# Directions for this task
When you reproduce the entries below, keep each one exact and drop any pictures.

Stored data
◆ ◆ ◆ ◆ ◆ ◆ ◆
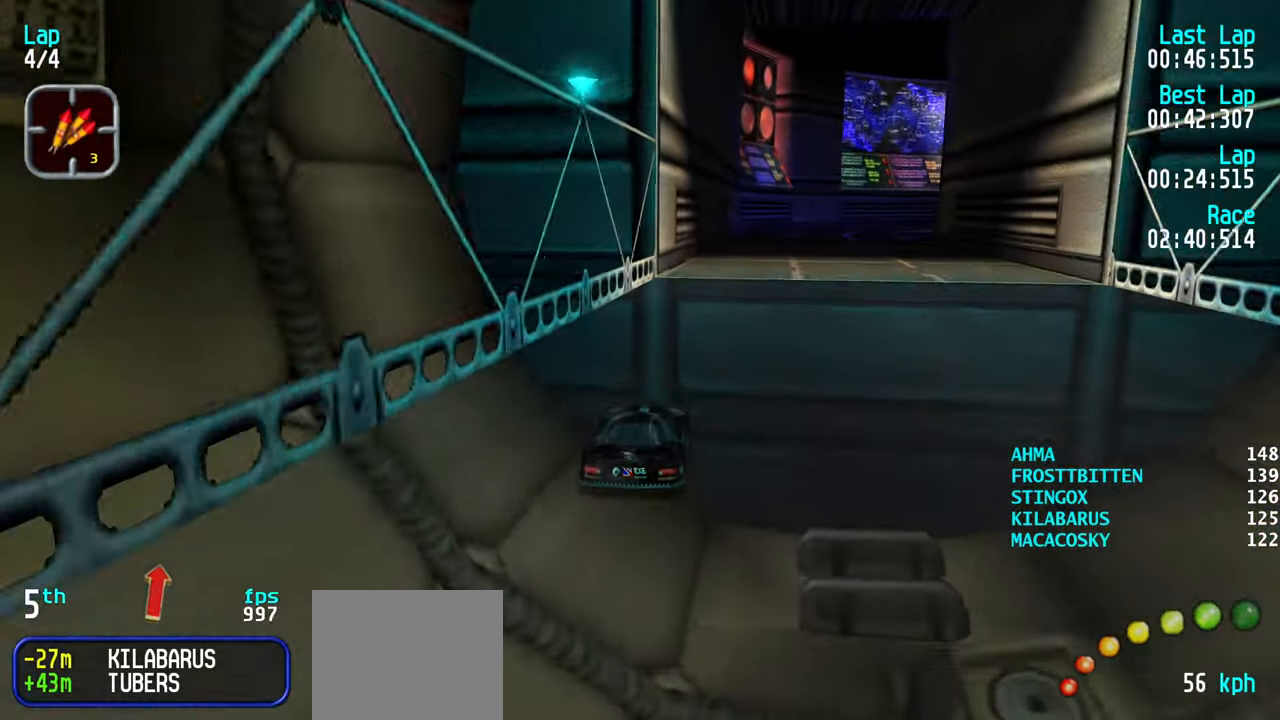
{"keys": [], "events": [[16, "right", "up"], [116, "right", "down"], [150, "right", "up"], [250, "right", "down"], [300, "right", "up"], [450, "up", "up"]]}
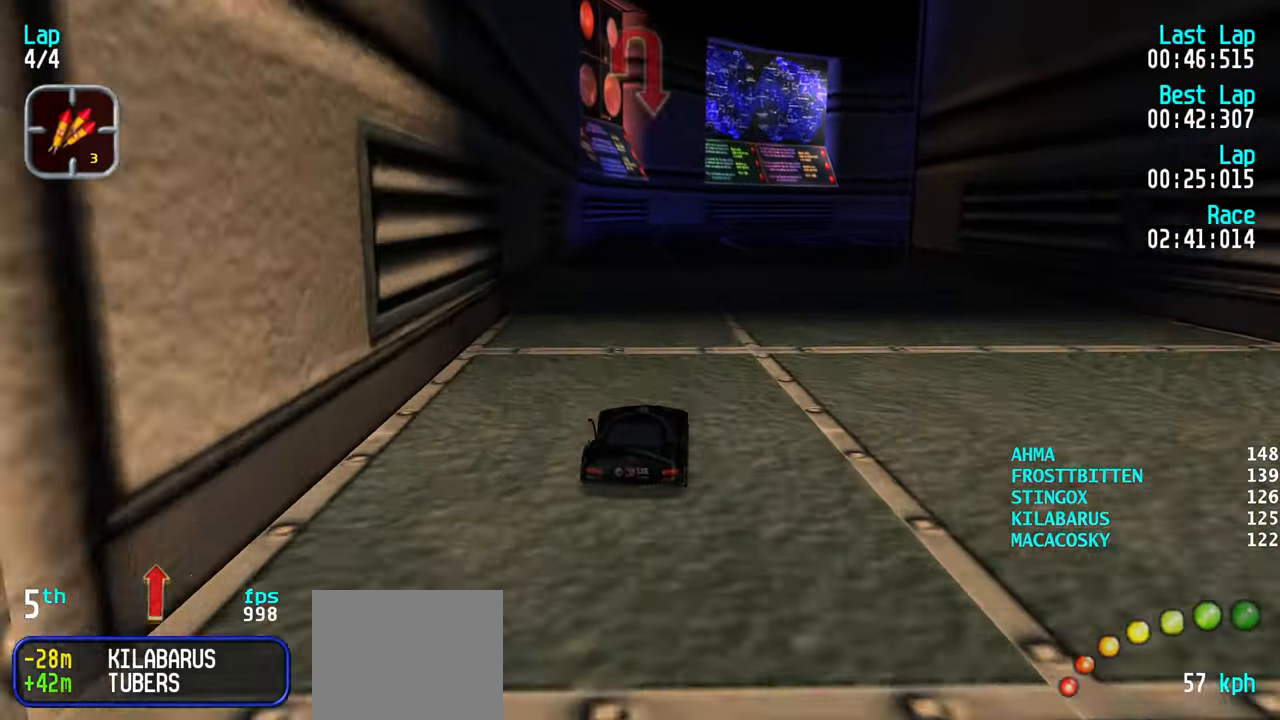
{"keys": ["right"], "events": [[33, "down", "down"], [83, "right", "down"], [116, "right", "up"], [166, "down", "up"], [266, "right", "down"], [266, "up", "down"], [450, "up", "up"]]}
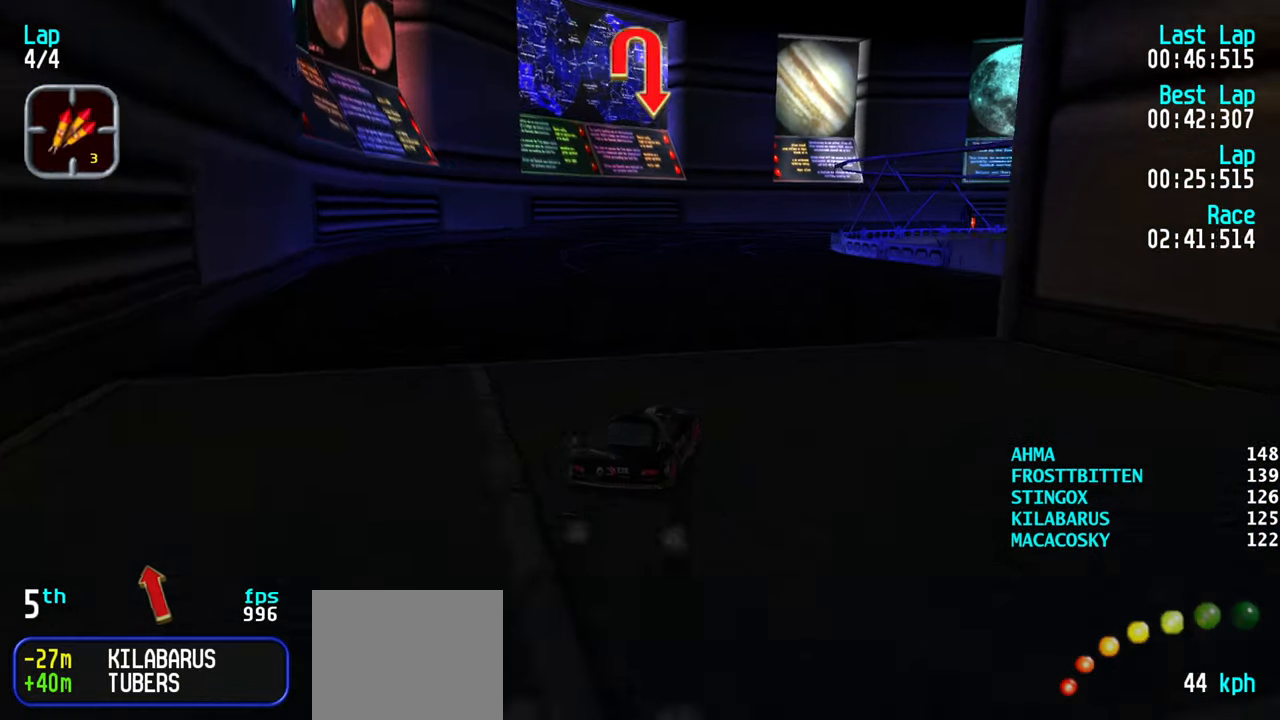
{"keys": ["right", "up"], "events": [[50, "up", "down"], [150, "up", "up"], [283, "up", "down"], [366, "up", "up"], [466, "up", "down"]]}
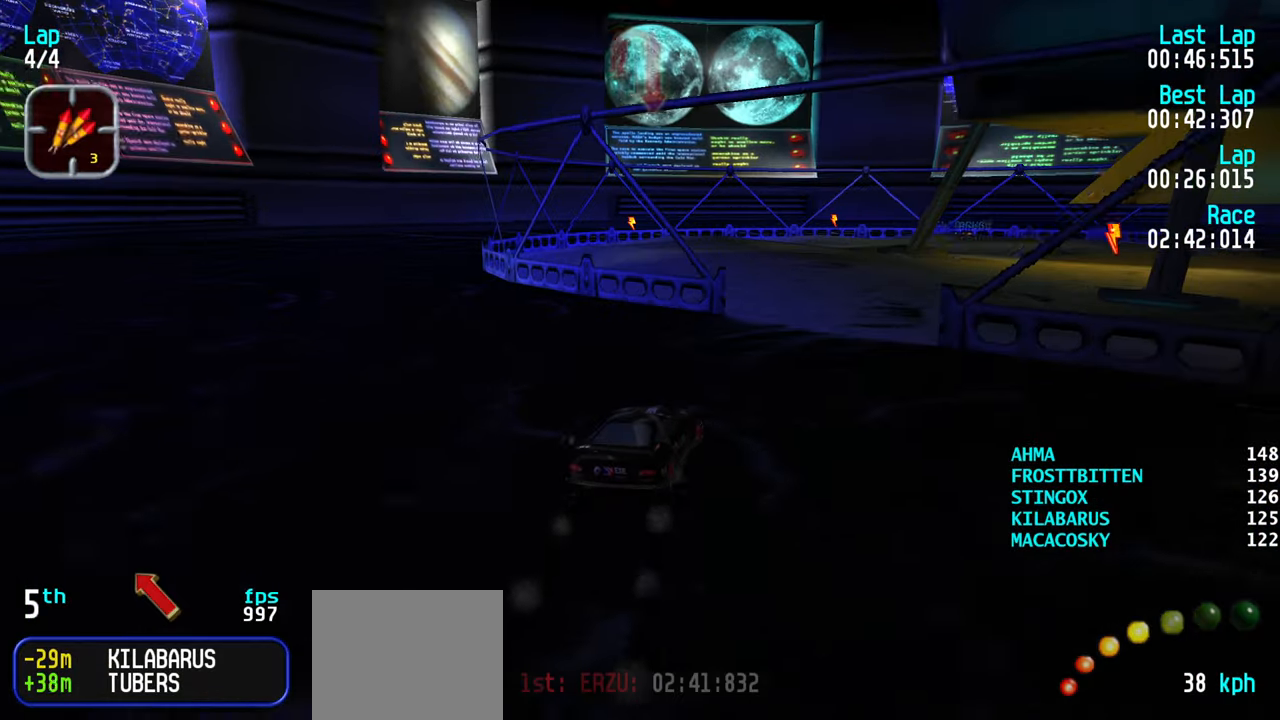
{"keys": ["up"], "events": [[66, "up", "up"], [133, "up", "down"], [250, "right", "up"], [300, "right", "down"], [383, "right", "up"], [383, "up", "up"], [433, "up", "down"]]}
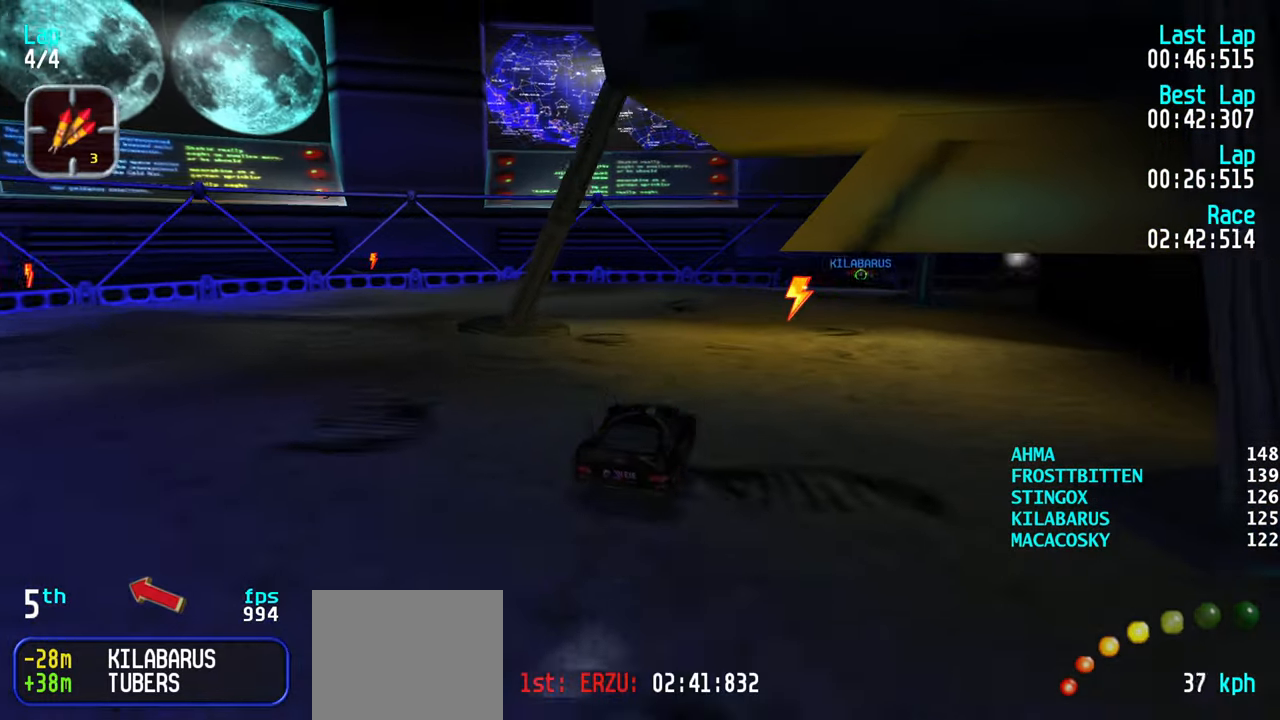
{"keys": [], "events": [[266, "up", "up"], [366, "right", "down"], [366, "up", "down"], [466, "right", "up"], [466, "up", "up"]]}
◆ ◆ ◆ ◆ ◆ ◆ ◆
# Answer box
{"keys": [], "events": [[16, "right", "up"], [116, "right", "down"], [150, "right", "up"], [250, "right", "down"], [300, "right", "up"], [450, "up", "up"]]}
{"keys": ["right"], "events": [[33, "down", "down"], [83, "right", "down"], [116, "right", "up"], [166, "down", "up"], [266, "right", "down"], [266, "up", "down"], [450, "up", "up"]]}
{"keys": ["right", "up"], "events": [[50, "up", "down"], [150, "up", "up"], [283, "up", "down"], [366, "up", "up"], [466, "up", "down"]]}
{"keys": ["up"], "events": [[66, "up", "up"], [133, "up", "down"], [250, "right", "up"], [300, "right", "down"], [383, "right", "up"], [383, "up", "up"], [433, "up", "down"]]}
{"keys": [], "events": [[266, "up", "up"], [366, "right", "down"], [366, "up", "down"], [466, "right", "up"], [466, "up", "up"]]}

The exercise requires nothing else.